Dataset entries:
########################################

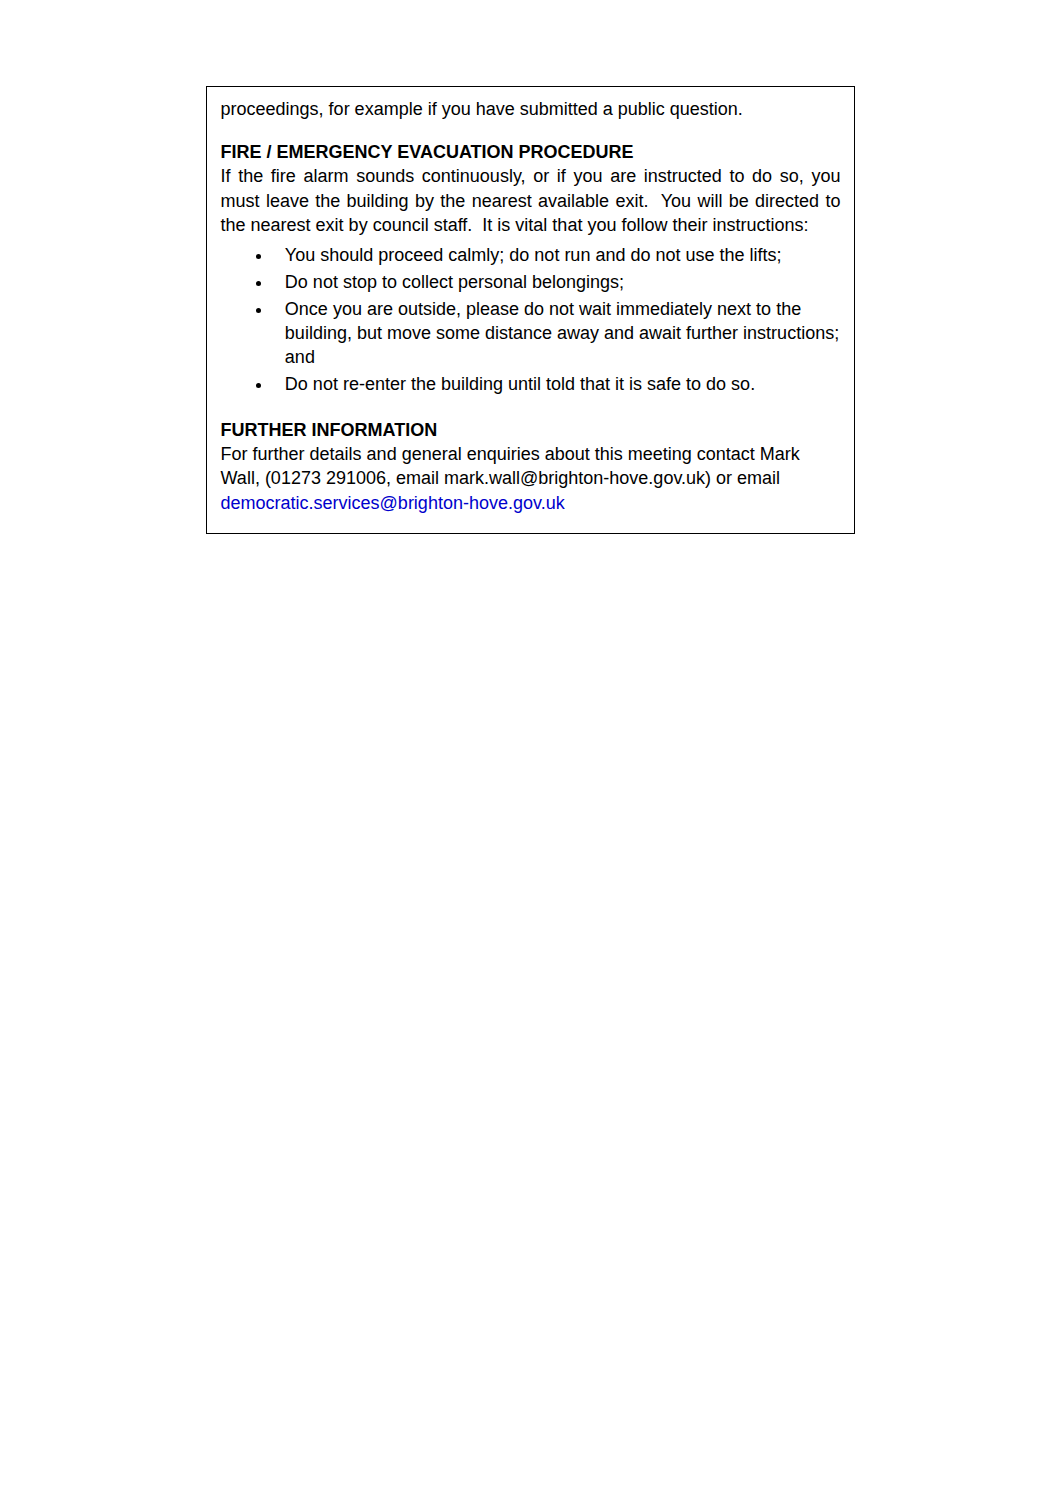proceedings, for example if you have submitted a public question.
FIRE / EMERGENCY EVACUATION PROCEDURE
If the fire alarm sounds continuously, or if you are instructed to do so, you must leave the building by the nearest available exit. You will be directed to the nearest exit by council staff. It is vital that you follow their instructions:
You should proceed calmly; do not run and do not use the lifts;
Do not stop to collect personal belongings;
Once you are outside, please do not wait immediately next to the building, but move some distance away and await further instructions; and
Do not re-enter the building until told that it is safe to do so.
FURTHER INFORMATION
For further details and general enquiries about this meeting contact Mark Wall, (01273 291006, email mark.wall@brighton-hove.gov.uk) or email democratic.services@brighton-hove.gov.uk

########################################

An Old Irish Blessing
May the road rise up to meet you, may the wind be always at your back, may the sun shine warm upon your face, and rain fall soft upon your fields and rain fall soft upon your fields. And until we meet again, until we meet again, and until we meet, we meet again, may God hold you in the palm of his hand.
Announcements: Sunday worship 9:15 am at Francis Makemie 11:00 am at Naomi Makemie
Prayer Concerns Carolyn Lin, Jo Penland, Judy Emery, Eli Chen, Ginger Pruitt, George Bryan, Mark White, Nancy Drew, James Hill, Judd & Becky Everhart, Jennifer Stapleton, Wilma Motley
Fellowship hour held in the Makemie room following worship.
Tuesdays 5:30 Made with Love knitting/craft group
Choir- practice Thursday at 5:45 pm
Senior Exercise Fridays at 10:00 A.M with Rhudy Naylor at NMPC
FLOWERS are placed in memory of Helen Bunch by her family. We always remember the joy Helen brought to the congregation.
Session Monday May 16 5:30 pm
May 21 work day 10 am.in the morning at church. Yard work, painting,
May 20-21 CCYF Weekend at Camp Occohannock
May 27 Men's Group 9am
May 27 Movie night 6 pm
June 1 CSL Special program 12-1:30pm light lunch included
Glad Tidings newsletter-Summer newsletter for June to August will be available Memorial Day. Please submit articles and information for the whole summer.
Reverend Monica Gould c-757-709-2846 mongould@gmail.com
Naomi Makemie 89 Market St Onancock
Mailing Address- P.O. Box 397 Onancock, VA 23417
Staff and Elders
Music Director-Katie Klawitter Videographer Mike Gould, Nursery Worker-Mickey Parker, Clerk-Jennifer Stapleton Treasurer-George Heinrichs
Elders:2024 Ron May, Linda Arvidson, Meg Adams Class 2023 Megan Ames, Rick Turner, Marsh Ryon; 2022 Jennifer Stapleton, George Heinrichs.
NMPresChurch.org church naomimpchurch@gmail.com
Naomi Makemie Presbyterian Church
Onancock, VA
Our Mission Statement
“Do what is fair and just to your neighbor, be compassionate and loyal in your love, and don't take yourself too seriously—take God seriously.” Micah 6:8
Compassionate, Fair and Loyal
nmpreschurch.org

########################################

What to produce: From the lines above, copy those that contain the word "June".

Response to this exercise:
June 1 CSL Special program 12-1:30pm light lunch included
Glad Tidings newsletter-Summer newsletter for June to August will be available Memorial Day. Please submit articles and information for the whole summer.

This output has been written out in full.